Who else was here on the roof? In 1992, David Koresh and 86 of his disciples committed mass-suicide in Texas, USA, after a long battle with FBI agents. Koresh, who claimed to be the messiah, was a guitarist and a singer, who filmed video clips on this roof (at least two of them available online). After he came back to the US, he gathered weapon in a ranch in Texas and prepared himself and his disciples for the Armageddon. The unfortunate end is known.
The Original Painting by Da Vinci
The exit will lead you towards the Hall of the Last Supper, also called the Cenacle. The Cenacle is a Crusader building from the 12th century. Notice the impressive arches and Mihrab towards Mecca, since this place was also previously used as a mosque.
When entering, you will see a Crusader column decorated with Falcon birds. Every bird has chicks pecking its belly. In many paintings, Jesus is portrayed as a rooster with chicks (his disciples), and sometimes as an innocent lamb led to slaughter. Here, the Falcon represents Jesus, and the chicks are his believers, who bite his flash for their own sake.
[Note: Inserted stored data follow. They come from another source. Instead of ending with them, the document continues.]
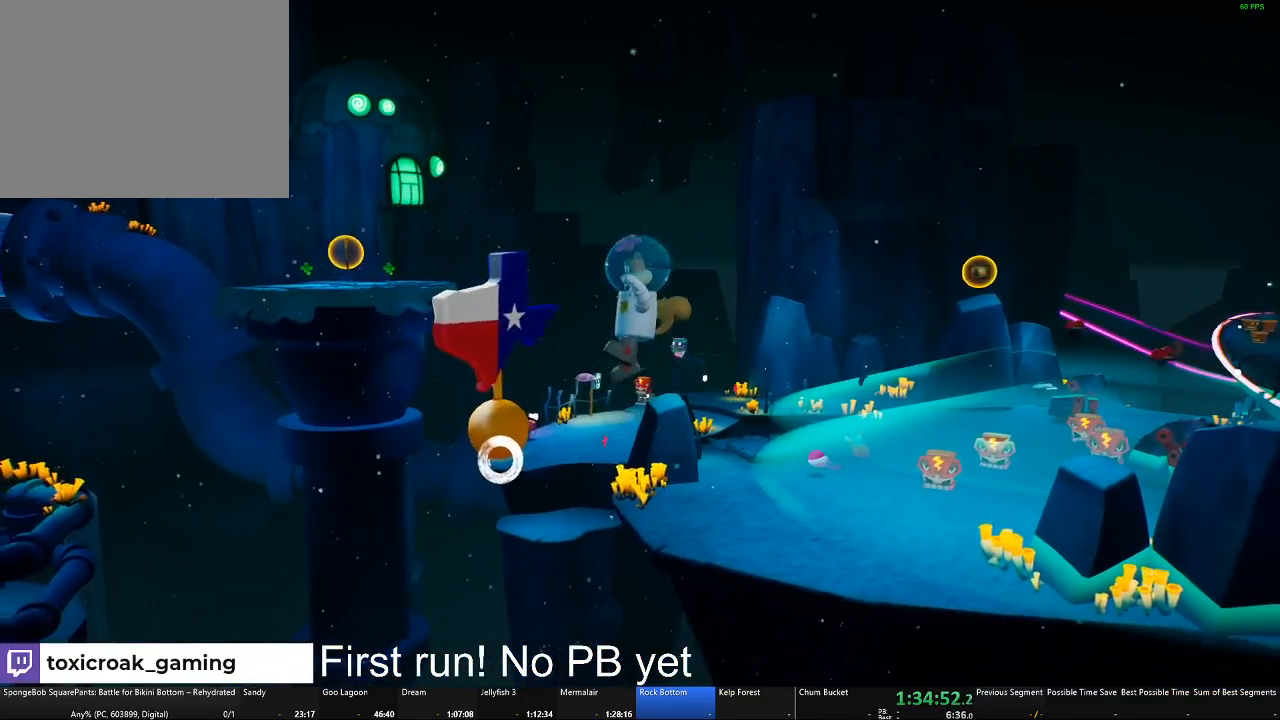
{"buttons": ["A", "B"], "left_stick": "center", "right_stick": "center", "button_events": [[150, "A", "down"], [433, "B", "down"]]}
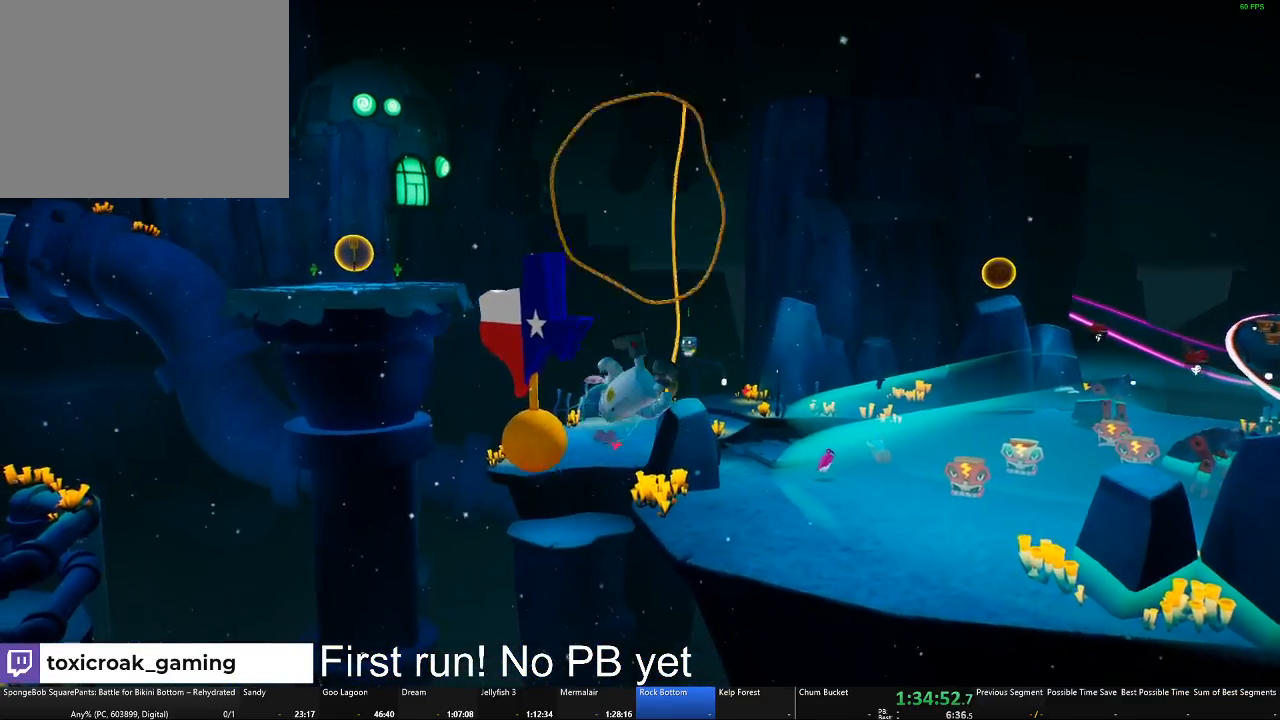
{"buttons": [], "left_stick": "center", "right_stick": "center", "button_events": [[184, "B", "up"], [234, "A", "up"], [334, "A", "down"], [401, "B", "down"], [484, "B", "up"], [501, "A", "up"]]}
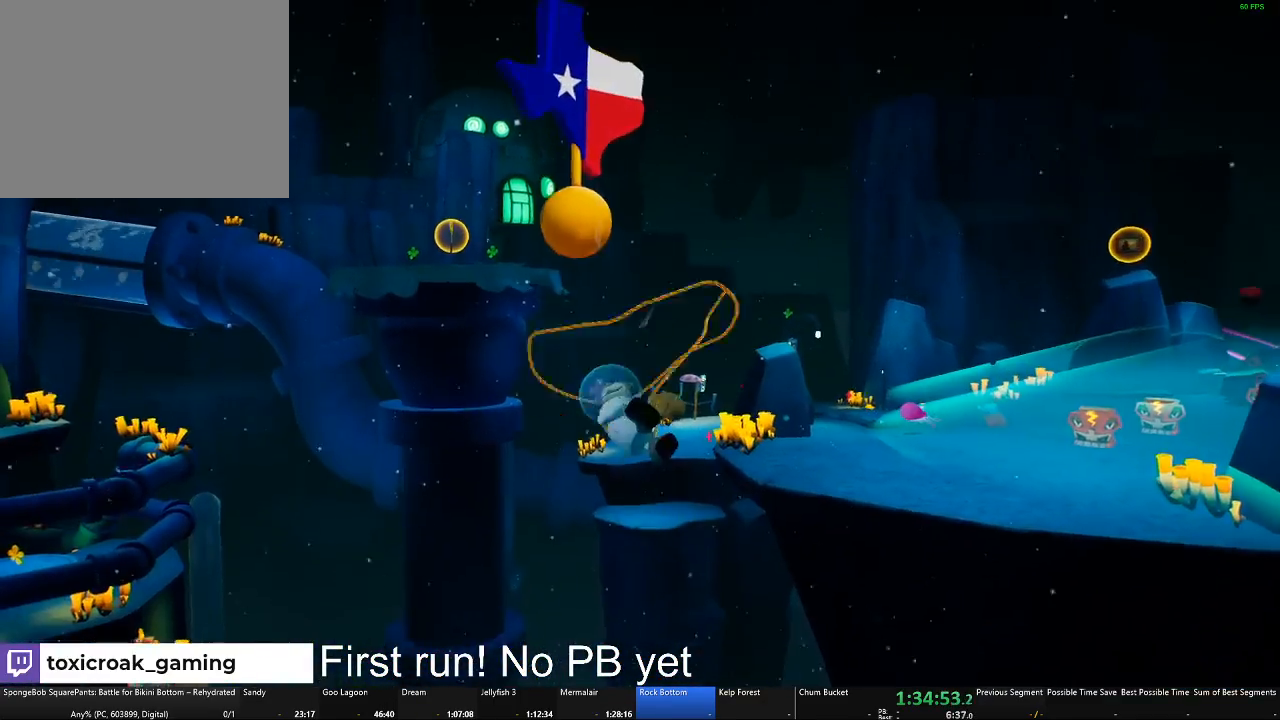
{"buttons": [], "left_stick": "center", "right_stick": "center", "button_events": [[83, "A", "down"], [116, "B", "down"], [233, "A", "up"], [233, "B", "up"], [367, "A", "down"], [383, "B", "down"], [467, "A", "up"], [467, "B", "up"]]}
According to tradition, in this hall Jesus ate the last Passover Seder before he was crucified. Here he gave his disciples to drink the wine, symbolizing his blood, and eat the bread, symbolizing his flesh. To this day, this ceremony is recognized in Christianity as the Mass, as well as the famous painting of Leonardo Da Vinci. The Pope visited here in 1966, granting Israel the permission to pave the road from the Sultan’s Pool back here, despite the Jordanian border lying nearby at the time.
Apart from where we visited, Mount Zion has many other interesting places: the grave of Oscar Schindler, the Church of St. Peter in Gallicantu, and a few interesting cemeteries, spread around Mount Zion.
We also recommend visiting the place at night. Although the monastery, the tomb and the Last Supper hall usually close when it gets dark, there is no comparison to the beauty of Mount Zion lighted at nightfall, and to the observation point from the roof watching over the entire city of Jerusalem.